Forum OpenACS Q&A: ht://dig for OpenACS

Hi Arnel,

It's hard to say if htDig will satisfy your requirements. I would think so under the right circumstances.

What makes me scratch my head here, is that your documents don't appear to be on your own machine, but are on 150+ sites. That leads me to believe you'll always have to have some htDig crawler running to index those documents. But people's biggest "complaint" about htDig is the length of time it needs building its index, and I've never tried with as many as 250,000 documents that are located on remote sites.

On the plus side, I know that there are folks using htDig to generate an index of millions of documents, but they are willing to take the index rebuild time of an order of many many hours, if not a day or two.

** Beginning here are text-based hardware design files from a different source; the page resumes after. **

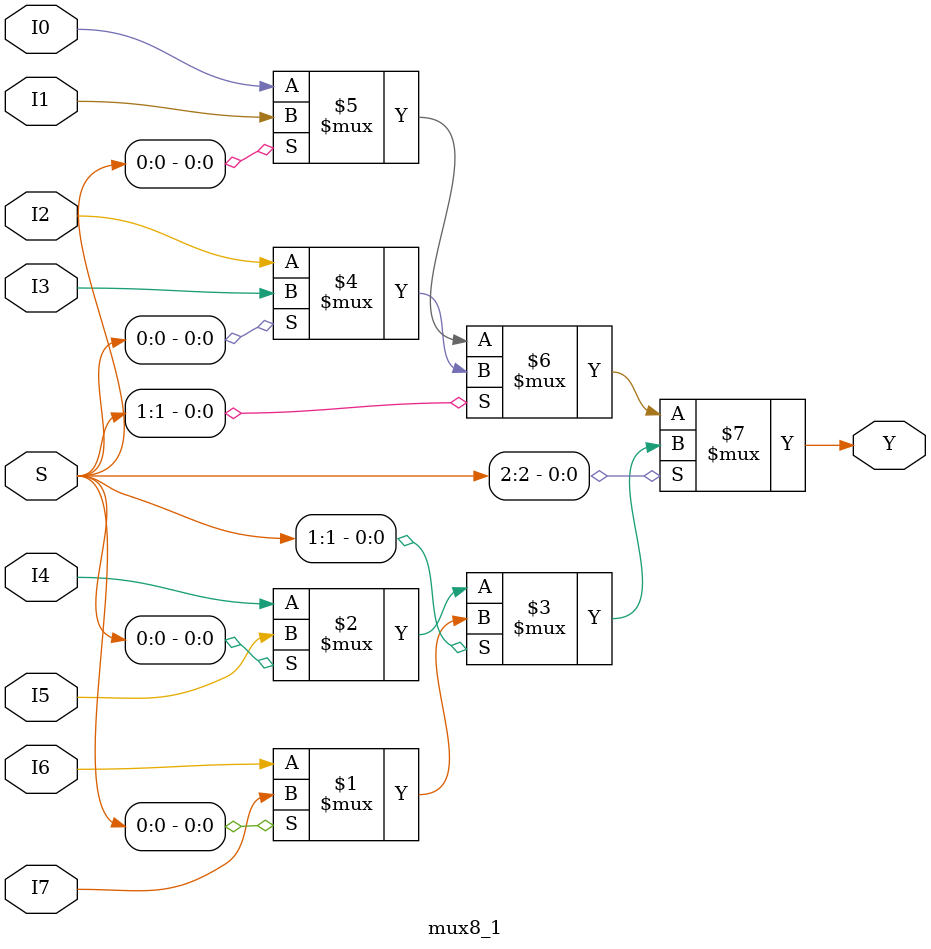
<source format=v>
`timescale 1ns / 1ps
module mux8_1(
output Y,
input I0,
input I1,
input I2,
input I3,
input I4,
input I5,
input I6,
input I7,
input [2:0]S   );
assign Y=S[2]?(S[1]?(S[0]?I7:I6):(S[0]?I5:I4)):(S[1]?(S[0]?I3:I2):(S[0]?I1:I0));
endmodule
   

</source>
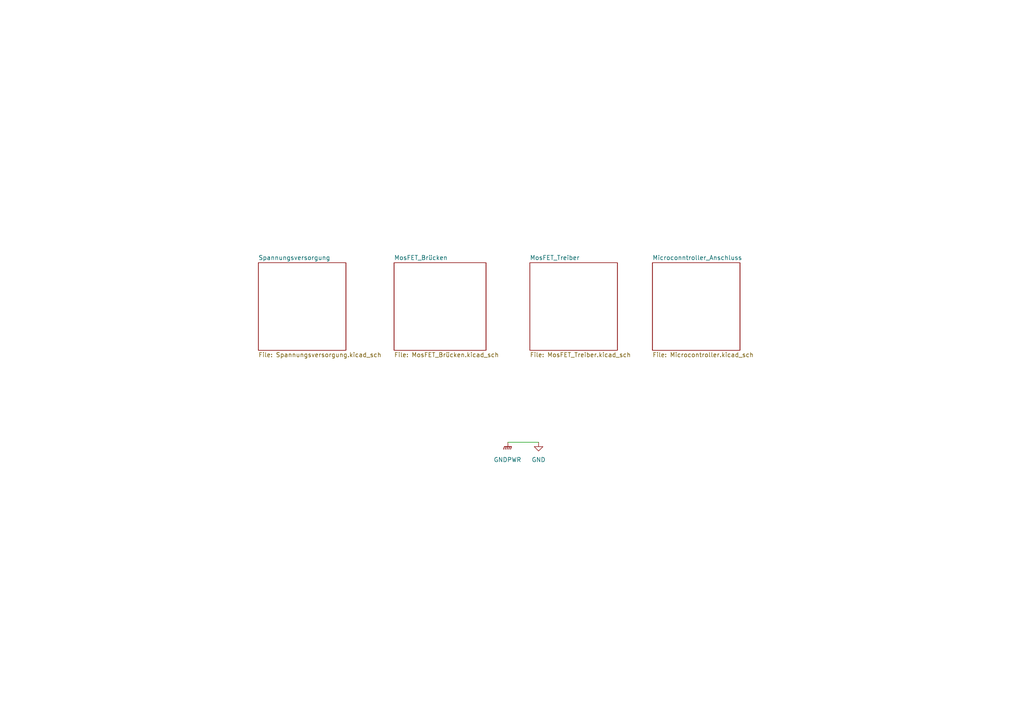
<source format=kicad_sch>
(kicad_sch (version 20230121) (generator eeschema)

  (uuid ecc53b14-7d8c-4cb4-be3f-1bdafa3715b2)

  (paper "A4")

  


  (wire (pts (xy 147.32 128.27) (xy 156.21 128.27))
    (stroke (width 0) (type default))
    (uuid 03e471c0-5b8e-48bb-a4dc-f043a6bcaaec)
  )

  (symbol (lib_id "power:GNDPWR") (at 147.32 128.27 0) (unit 1)
    (in_bom yes) (on_board yes) (dnp no) (fields_autoplaced)
    (uuid 92d8669e-3133-42b3-855e-aca02ec60b15)
    (property "Reference" "#PWR04" (at 147.32 133.35 0)
      (effects (font (size 1.27 1.27)) hide)
    )
    (property "Value" "GNDPWR" (at 147.193 133.35 0)
      (effects (font (size 1.27 1.27)))
    )
    (property "Footprint" "" (at 147.32 129.54 0)
      (effects (font (size 1.27 1.27)) hide)
    )
    (property "Datasheet" "" (at 147.32 129.54 0)
      (effects (font (size 1.27 1.27)) hide)
    )
    (pin "1" (uuid 36fa1e58-b5c4-4ecd-b706-341b320bb713))
    (instances
      (project "Leistungsteil"
        (path "/ecc53b14-7d8c-4cb4-be3f-1bdafa3715b2/8bee2c5b-8ad7-4f19-a4f6-cf03d0bf7f34"
          (reference "#PWR04") (unit 1)
        )
        (path "/ecc53b14-7d8c-4cb4-be3f-1bdafa3715b2"
          (reference "#PWR06") (unit 1)
        )
      )
    )
  )

  (symbol (lib_id "power:GND") (at 156.21 128.27 0) (unit 1)
    (in_bom yes) (on_board yes) (dnp no) (fields_autoplaced)
    (uuid d05cdf5c-02d6-4706-ab8b-b9f398f80d23)
    (property "Reference" "#PWR028" (at 156.21 134.62 0)
      (effects (font (size 1.27 1.27)) hide)
    )
    (property "Value" "GND" (at 156.21 133.35 0)
      (effects (font (size 1.27 1.27)))
    )
    (property "Footprint" "" (at 156.21 128.27 0)
      (effects (font (size 1.27 1.27)) hide)
    )
    (property "Datasheet" "" (at 156.21 128.27 0)
      (effects (font (size 1.27 1.27)) hide)
    )
    (pin "1" (uuid 154652d9-6205-4acb-90e9-5b5844a420ed))
    (instances
      (project "USB_CAN"
        (path "/115cadcf-6d1e-4a00-8ab8-08b313b75bc3"
          (reference "#PWR028") (unit 1)
        )
      )
      (project "MCU_Board"
        (path "/35e19549-01ca-4c9e-b54e-f58bbd0906d3"
          (reference "#PWR010") (unit 1)
        )
        (path "/35e19549-01ca-4c9e-b54e-f58bbd0906d3/0210d46b-9d19-4213-a318-b2c4dbb49ef2"
          (reference "#PWR02") (unit 1)
        )
      )
      (project "UNI_Projekt"
        (path "/47b6b985-979a-4aca-90fe-72e515b05035/264d517c-b1b3-4c28-9487-8a7182e8b513"
          (reference "#PWR057") (unit 1)
        )
      )
      (project "Sensoren_Kommunikation"
        (path "/52552614-2edc-493f-bc30-b432df03204e"
          (reference "#PWR060") (unit 1)
        )
      )
      (project "MCU Geregelter Tiefsetzsteller"
        (path "/5c76695a-1fd1-4668-942c-6513699f958c/b1f34d82-31f9-4434-ad16-d40177cbd9fd"
          (reference "#PWR087") (unit 1)
        )
      )
      (project "Connector"
        (path "/ab4b6e78-1897-431b-91e1-a4a274a31585"
          (reference "#PWR060") (unit 1)
        )
      )
      (project "Servo_Steuerung"
        (path "/bb103b65-f282-45cc-a78c-00deedb2b4de/71b1a497-ef0d-4dca-ad97-79f82a63979f"
          (reference "#PWR060") (unit 1)
        )
        (path "/bb103b65-f282-45cc-a78c-00deedb2b4de/73f391cb-2df6-4363-ad10-7908352f5189"
          (reference "#PWR03") (unit 1)
        )
        (path "/bb103b65-f282-45cc-a78c-00deedb2b4de/c9f26eec-57f8-4bdf-abba-71a689c924db"
          (reference "#PWR031") (unit 1)
        )
      )
      (project "Leistungsteil"
        (path "/ecc53b14-7d8c-4cb4-be3f-1bdafa3715b2/802ffbbe-c058-46ee-8a99-e6bbeabd7b36"
          (reference "#PWR03") (unit 1)
        )
        (path "/ecc53b14-7d8c-4cb4-be3f-1bdafa3715b2"
          (reference "#PWR05") (unit 1)
        )
      )
    )
  )

  (sheet (at 189.23 76.2) (size 25.4 25.4) (fields_autoplaced)
    (stroke (width 0.1524) (type solid))
    (fill (color 0 0 0 0.0000))
    (uuid 802ffbbe-c058-46ee-8a99-e6bbeabd7b36)
    (property "Sheetname" "Microconntroller_Anschluss" (at 189.23 75.4884 0)
      (effects (font (size 1.27 1.27)) (justify left bottom))
    )
    (property "Sheetfile" "Microcontroller.kicad_sch" (at 189.23 102.1846 0)
      (effects (font (size 1.27 1.27)) (justify left top))
    )
    (instances
      (project "Leistungsteil"
        (path "/ecc53b14-7d8c-4cb4-be3f-1bdafa3715b2" (page "2"))
      )
    )
  )

  (sheet (at 153.67 76.2) (size 25.4 25.4) (fields_autoplaced)
    (stroke (width 0.1524) (type solid))
    (fill (color 0 0 0 0.0000))
    (uuid 8bee2c5b-8ad7-4f19-a4f6-cf03d0bf7f34)
    (property "Sheetname" "MosFET_Treiber" (at 153.67 75.4884 0)
      (effects (font (size 1.27 1.27)) (justify left bottom))
    )
    (property "Sheetfile" "MosFET_Treiber.kicad_sch" (at 153.67 102.1846 0)
      (effects (font (size 1.27 1.27)) (justify left top))
    )
    (instances
      (project "Leistungsteil"
        (path "/ecc53b14-7d8c-4cb4-be3f-1bdafa3715b2" (page "3"))
      )
    )
  )

  (sheet (at 74.93 76.2) (size 25.4 25.4) (fields_autoplaced)
    (stroke (width 0.1524) (type solid))
    (fill (color 0 0 0 0.0000))
    (uuid 91fde097-6926-40d0-9405-ec5f14503c70)
    (property "Sheetname" "Spannungsversorgung" (at 74.93 75.4884 0)
      (effects (font (size 1.27 1.27)) (justify left bottom))
    )
    (property "Sheetfile" "Spannungsversorgung.kicad_sch" (at 74.93 102.1846 0)
      (effects (font (size 1.27 1.27)) (justify left top))
    )
    (instances
      (project "Leistungsteil"
        (path "/ecc53b14-7d8c-4cb4-be3f-1bdafa3715b2" (page "5"))
      )
    )
  )

  (sheet (at 114.3 76.2) (size 26.67 25.4) (fields_autoplaced)
    (stroke (width 0.1524) (type solid))
    (fill (color 0 0 0 0.0000))
    (uuid fa44c6e7-b410-4363-b591-5e4392f361c9)
    (property "Sheetname" "MosFET_Brücken" (at 114.3 75.4884 0)
      (effects (font (size 1.27 1.27)) (justify left bottom))
    )
    (property "Sheetfile" "MosFET_Brücken.kicad_sch" (at 114.3 102.1846 0)
      (effects (font (size 1.27 1.27)) (justify left top))
    )
    (instances
      (project "Leistungsteil"
        (path "/ecc53b14-7d8c-4cb4-be3f-1bdafa3715b2" (page "4"))
      )
    )
  )

  (sheet_instances
    (path "/" (page "1"))
  )
)

</source>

Also, htDig has a variety of incremental indexing schemes which can greatly speed the index process up, but require you to be able to feed htDig with only new documents, and tell explicitly tell htpurge to delete old documents. If the docs are on 150+ external sites, it doesn't seem as though that will be an available tactic.

Finally, another way to speed up indexing is to point htDig (the indexing component) not to a URL for each of your 250,000 documents, but to where they reside on disk (assuming they are on disk and not in the database). Again though, that will not work with docs on remote sites.

However, it is very easy just to get the basic htDig running. An experiment to find out if it will satisfy your requirements should take anywhere from a few hours, to a day or two. (So try it, and let us know the results!)